Sunday, August 07, 2005

I come and stand by every door.

Mr. Spock has a post that reminded me of the song the title of this post is from. It's a song I learned in the first sleep-away camp I went to (ages 7 & 8). Let's call it Camp Guilt.
I come and stand by every door
Though none can hear my silent tread
I knock and yet remain unseen
For I am dead, I am dead

It's about Hiroshima and the children who died there. We sang it every Hiroshima Day and after singing it, we would put origami cranes out to float on the lake. For a long time that was really all I knew about Hiroshima.

Later on, my school took us on a field trip to the UN. There's a fabulous museum there with exhibits on the Holocaust and Hiroshima. One image I'll never forget is a photograph of a sidewalk in Hiroshima with a man's shadow permanently stained onto the concrete. I can't imagine the amount of light and heat it would take to cause that. It's so hard to believe that human beings could create a weapon that can melt rocks, vaporize people and animals, and cause horrific cancers and then use it. It's even harder to believe that we used it twice.


Mr. Spock said...

They say we used it twice so the world would know we could do it again and again.

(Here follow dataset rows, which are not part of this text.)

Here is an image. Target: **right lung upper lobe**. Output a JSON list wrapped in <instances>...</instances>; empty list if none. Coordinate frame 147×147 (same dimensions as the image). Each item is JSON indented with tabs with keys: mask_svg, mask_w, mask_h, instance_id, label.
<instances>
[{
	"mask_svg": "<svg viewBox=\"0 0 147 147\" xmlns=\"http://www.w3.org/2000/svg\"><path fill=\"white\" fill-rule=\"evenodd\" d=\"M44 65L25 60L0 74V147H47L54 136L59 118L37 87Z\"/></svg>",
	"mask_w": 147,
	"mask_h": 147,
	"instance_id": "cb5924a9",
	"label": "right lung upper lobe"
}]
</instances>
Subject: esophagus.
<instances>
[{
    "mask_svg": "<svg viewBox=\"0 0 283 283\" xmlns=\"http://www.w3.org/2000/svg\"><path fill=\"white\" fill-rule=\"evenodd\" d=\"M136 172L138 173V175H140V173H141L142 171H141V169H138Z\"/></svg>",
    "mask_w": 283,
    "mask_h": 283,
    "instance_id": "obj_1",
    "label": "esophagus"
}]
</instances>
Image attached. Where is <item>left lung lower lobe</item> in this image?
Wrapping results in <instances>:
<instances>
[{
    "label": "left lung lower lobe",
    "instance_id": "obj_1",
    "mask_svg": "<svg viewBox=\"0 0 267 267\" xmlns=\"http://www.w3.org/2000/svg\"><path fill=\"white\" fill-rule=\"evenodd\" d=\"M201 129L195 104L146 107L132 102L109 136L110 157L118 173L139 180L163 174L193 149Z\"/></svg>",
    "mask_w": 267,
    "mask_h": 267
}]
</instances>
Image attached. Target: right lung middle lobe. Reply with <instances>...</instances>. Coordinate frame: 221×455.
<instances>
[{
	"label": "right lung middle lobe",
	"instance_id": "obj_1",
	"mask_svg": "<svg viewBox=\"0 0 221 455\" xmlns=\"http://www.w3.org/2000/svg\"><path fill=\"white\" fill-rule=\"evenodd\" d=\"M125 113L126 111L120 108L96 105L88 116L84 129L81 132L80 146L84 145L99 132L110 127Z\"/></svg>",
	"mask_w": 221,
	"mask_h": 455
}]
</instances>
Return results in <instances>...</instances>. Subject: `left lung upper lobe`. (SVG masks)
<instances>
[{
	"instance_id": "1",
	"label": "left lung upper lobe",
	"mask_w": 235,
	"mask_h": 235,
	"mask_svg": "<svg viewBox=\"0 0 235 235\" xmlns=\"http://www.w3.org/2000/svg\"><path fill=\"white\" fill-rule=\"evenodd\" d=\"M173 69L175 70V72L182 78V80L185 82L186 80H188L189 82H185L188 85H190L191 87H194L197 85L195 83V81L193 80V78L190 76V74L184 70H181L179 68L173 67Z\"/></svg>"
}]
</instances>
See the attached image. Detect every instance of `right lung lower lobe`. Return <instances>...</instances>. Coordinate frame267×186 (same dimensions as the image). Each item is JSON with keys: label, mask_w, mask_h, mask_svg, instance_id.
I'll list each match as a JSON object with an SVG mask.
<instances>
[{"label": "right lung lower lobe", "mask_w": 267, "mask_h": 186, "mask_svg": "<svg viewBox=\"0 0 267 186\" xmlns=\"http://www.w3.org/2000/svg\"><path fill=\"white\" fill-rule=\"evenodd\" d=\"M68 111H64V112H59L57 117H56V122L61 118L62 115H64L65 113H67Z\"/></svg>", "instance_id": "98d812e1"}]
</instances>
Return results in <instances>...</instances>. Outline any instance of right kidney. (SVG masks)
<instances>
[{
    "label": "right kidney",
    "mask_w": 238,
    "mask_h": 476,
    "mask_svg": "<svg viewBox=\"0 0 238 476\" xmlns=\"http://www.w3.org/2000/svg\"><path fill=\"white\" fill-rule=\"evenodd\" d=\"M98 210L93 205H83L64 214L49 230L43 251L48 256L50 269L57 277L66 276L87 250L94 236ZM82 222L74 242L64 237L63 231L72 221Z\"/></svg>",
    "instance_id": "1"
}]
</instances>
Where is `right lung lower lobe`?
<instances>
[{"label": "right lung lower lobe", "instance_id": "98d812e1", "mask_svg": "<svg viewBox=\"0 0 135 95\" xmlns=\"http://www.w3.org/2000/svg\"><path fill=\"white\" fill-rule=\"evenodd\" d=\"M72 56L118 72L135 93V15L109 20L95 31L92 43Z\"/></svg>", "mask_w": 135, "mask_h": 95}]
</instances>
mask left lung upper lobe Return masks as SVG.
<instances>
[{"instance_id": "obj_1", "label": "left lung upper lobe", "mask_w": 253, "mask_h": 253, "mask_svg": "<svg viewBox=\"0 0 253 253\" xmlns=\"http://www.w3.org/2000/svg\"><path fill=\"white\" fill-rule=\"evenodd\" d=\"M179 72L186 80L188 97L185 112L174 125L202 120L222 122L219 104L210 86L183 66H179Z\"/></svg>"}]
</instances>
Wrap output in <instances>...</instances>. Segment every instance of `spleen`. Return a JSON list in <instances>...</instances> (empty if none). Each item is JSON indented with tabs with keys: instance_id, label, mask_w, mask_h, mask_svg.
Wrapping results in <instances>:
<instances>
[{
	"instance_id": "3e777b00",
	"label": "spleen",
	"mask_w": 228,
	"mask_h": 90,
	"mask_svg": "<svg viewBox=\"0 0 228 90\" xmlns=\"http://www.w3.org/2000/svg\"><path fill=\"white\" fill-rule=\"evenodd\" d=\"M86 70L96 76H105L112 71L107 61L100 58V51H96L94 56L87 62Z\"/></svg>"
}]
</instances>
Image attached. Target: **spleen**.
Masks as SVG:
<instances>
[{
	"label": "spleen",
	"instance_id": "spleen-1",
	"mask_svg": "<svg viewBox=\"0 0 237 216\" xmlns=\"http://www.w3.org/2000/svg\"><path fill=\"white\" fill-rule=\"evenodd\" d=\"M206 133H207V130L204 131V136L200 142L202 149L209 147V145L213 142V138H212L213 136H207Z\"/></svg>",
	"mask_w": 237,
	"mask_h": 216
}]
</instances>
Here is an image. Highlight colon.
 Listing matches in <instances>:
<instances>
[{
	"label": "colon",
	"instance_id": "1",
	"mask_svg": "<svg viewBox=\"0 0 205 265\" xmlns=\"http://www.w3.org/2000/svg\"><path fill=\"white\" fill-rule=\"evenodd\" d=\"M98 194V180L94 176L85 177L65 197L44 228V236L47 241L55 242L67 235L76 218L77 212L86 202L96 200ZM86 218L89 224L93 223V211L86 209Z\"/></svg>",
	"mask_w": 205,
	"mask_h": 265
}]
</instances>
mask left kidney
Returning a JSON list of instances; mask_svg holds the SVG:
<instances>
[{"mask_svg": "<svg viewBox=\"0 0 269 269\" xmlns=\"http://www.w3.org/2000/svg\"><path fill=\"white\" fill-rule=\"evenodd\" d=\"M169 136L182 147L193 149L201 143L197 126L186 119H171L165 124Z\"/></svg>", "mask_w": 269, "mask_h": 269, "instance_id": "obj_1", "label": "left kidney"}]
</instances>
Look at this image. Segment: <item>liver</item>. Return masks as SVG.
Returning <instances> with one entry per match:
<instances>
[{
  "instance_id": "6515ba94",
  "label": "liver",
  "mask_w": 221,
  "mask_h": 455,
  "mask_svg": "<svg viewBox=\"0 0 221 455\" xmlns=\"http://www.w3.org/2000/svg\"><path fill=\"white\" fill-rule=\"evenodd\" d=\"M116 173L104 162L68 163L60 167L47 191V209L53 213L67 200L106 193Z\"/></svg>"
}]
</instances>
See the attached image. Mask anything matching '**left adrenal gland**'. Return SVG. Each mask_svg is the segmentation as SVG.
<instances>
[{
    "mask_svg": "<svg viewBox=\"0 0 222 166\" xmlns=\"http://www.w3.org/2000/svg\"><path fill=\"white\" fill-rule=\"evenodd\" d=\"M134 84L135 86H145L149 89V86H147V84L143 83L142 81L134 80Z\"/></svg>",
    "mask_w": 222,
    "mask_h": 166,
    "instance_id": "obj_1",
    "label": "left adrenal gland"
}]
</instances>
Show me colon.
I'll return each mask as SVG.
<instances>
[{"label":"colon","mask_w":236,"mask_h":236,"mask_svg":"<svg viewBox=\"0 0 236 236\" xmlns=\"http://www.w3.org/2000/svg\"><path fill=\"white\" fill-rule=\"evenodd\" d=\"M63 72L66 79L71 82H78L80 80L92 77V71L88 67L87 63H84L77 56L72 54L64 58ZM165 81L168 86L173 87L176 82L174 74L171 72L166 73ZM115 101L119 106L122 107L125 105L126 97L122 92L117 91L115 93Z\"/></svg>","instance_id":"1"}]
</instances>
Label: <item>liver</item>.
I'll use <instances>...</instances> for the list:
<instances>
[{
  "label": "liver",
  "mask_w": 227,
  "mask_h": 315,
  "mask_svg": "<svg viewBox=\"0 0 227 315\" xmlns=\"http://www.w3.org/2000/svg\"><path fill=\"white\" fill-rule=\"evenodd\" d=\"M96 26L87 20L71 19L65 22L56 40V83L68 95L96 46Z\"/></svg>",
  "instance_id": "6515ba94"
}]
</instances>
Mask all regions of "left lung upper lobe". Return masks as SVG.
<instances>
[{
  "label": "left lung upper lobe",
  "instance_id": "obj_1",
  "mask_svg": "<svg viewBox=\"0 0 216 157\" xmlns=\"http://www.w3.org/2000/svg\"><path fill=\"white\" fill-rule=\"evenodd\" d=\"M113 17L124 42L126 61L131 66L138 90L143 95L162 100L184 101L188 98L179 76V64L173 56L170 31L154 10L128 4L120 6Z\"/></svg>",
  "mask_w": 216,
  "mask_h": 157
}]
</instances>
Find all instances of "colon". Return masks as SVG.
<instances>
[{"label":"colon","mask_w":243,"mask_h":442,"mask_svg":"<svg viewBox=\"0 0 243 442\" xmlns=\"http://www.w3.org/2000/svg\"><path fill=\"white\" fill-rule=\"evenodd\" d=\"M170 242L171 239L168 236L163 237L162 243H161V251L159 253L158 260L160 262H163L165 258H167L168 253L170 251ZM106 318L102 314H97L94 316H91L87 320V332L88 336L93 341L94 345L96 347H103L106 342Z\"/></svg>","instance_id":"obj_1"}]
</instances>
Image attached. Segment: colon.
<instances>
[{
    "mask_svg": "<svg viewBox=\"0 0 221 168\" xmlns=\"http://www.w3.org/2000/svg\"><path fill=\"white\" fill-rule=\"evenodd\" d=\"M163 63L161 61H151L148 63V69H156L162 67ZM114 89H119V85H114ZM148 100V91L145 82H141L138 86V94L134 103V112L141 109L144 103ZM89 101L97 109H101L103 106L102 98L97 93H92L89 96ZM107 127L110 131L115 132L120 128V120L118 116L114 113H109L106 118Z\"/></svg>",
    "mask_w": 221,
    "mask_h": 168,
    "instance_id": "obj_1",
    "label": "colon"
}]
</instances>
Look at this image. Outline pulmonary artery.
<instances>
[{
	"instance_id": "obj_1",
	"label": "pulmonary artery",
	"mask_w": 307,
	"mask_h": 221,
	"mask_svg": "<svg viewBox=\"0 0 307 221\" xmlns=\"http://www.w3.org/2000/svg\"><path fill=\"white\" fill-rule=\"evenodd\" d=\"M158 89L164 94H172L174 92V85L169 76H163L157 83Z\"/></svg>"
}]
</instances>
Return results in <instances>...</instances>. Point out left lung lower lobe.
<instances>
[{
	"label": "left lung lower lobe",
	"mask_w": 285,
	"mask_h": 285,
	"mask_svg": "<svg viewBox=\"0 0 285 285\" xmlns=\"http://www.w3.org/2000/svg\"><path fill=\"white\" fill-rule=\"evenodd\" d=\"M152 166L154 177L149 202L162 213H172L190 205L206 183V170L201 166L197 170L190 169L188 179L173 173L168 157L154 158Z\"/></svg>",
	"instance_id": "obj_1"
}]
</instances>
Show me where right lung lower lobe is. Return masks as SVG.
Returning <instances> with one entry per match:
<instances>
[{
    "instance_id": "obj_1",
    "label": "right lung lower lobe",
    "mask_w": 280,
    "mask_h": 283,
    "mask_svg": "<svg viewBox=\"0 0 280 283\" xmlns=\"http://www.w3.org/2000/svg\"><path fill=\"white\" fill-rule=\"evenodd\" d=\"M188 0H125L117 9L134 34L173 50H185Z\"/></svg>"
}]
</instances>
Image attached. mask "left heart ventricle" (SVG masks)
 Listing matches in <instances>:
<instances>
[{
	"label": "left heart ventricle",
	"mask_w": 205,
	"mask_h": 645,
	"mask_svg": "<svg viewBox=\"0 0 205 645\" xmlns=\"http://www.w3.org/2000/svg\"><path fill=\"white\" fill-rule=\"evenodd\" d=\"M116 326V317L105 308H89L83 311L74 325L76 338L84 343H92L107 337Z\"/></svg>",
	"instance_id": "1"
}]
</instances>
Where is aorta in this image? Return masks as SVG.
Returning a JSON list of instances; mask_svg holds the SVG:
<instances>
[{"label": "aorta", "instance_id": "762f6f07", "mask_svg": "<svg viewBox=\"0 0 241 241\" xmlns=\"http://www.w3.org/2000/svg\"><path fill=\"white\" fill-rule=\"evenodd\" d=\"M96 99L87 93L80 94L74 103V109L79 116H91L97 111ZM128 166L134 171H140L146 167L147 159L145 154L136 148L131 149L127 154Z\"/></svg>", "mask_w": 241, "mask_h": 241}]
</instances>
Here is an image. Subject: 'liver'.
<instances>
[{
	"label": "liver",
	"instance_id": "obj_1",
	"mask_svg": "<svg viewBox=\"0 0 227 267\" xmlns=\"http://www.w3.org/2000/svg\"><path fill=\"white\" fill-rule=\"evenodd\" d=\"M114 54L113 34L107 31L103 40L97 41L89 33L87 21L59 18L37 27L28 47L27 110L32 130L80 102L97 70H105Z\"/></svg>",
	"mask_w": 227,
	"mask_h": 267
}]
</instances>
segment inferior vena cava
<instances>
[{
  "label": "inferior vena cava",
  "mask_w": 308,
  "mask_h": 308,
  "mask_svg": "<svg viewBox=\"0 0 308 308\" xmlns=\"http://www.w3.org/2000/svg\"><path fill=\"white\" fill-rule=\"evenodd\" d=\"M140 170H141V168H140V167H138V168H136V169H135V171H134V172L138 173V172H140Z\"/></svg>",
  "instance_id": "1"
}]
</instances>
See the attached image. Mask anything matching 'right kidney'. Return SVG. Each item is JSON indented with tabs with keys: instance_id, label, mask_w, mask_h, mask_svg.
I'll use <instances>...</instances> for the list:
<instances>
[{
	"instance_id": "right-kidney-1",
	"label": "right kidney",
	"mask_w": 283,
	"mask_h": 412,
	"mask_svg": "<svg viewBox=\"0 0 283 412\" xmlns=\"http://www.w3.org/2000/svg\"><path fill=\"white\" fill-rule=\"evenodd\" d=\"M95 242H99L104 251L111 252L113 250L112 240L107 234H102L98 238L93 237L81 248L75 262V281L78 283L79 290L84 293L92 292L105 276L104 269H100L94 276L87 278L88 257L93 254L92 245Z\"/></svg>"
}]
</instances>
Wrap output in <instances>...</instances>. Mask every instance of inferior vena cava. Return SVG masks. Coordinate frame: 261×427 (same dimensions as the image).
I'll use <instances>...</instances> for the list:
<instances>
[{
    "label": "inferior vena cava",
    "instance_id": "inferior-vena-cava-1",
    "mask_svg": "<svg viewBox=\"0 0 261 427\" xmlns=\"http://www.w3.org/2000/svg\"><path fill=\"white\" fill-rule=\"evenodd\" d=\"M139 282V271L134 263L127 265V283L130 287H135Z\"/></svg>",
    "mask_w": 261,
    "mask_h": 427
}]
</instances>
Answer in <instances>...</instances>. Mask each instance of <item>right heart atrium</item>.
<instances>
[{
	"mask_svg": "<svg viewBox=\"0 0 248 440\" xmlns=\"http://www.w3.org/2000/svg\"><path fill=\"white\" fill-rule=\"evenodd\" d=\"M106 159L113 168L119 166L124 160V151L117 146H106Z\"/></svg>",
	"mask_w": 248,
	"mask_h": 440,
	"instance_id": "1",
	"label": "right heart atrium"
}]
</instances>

You put a valuable lens over the event, by emphasizing the view that humans could create such a weapon. For me, the astonishment has always arisen not so much from the fact that we could do it, as from the fact that it could be done at all. The laws of physics, of nature itself, must have been written by a madman. In the middle of them all, there's one that reads--more or less--to the effect that, if you bang two pieces of metal together fast enough, you can destroy a city. The footnotes say that the pieces you bang don't have to be all that big, and the speed with which you bang them doesn't have to be all that fast.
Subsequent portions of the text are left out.